So is that all I have to say on point of view? No. Today I want to talk about unusual points of view. You don’t see these often.
Out of these rarities, probably the most common is the epistolary. A dear friend of mine, Jodi Cleghorn, collaborated on one of these with Postmarked: Piper’s Reach, which you can read online if you’re quick… they’re taking it down at the end of July as they prepare it for traditional publication. The entire story is told through letters. These days, you can find the epistolary form to include diaries, memos, emails, interviews, and all sorts of written communications.
Second person puts the reader as the protagonist. It can be unsettling for the reader, and it’s hard to pull off because the reader’s first reaction is usually to resist.
You step up to the monument, scanning the list of names, looking for the one with meaning. That should have meaning. There it is. You run your fingers lightly over the embossed letters.

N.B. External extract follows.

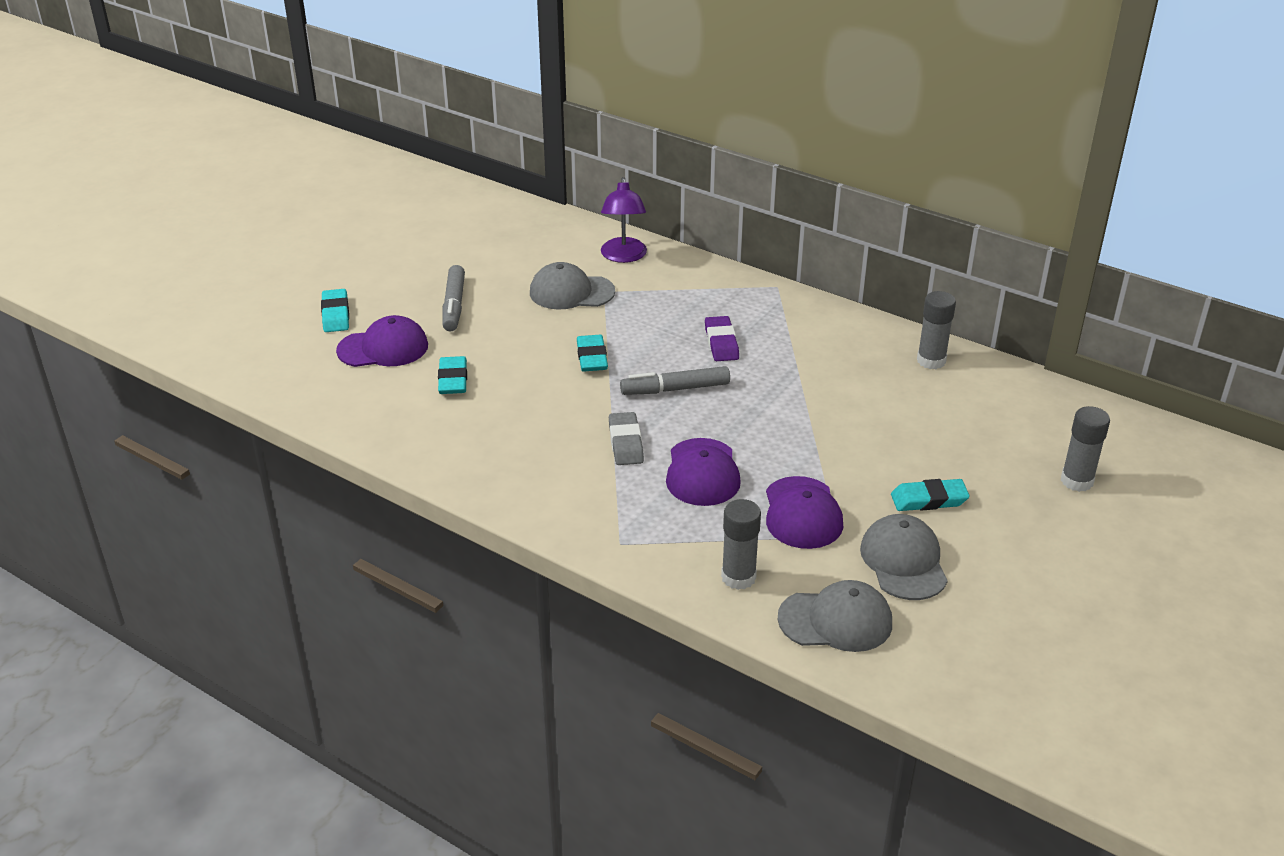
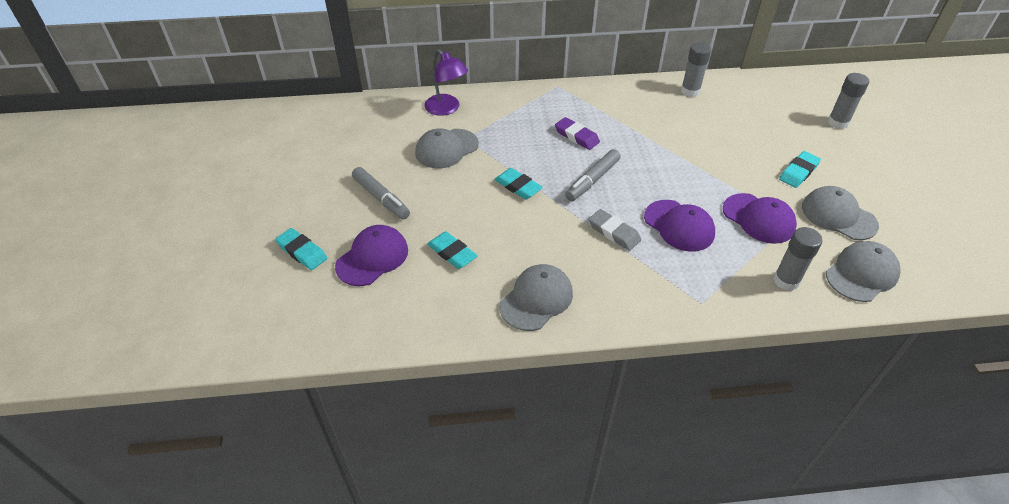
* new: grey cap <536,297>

As the reader, it’s a bit strange at first, especially when the character does something you personally wouldn’t do. Your natural inclinations want to resist, which pulls you out of the story.
First person plural uses “we” as the viewpoint, while third person plural uses “they.” These points of view are usually limited to works of experimental science fiction because they are most suitable for hive mindsets, like the Borg from Star Trek.
For fans of children’s books and fantasy/science fiction, you may run across nonhuman POV. Usually, we find they talk, think, and act just like we do. Not only does that help us relate to them, it helps us understand them. If they didn’t, we might have a difficult time understanding what they were doing and why. One of my favorites that deals with nonhuman characters is Watership Down by Richard Adams. The complex lives of the rabbits in the warren hooked me completely.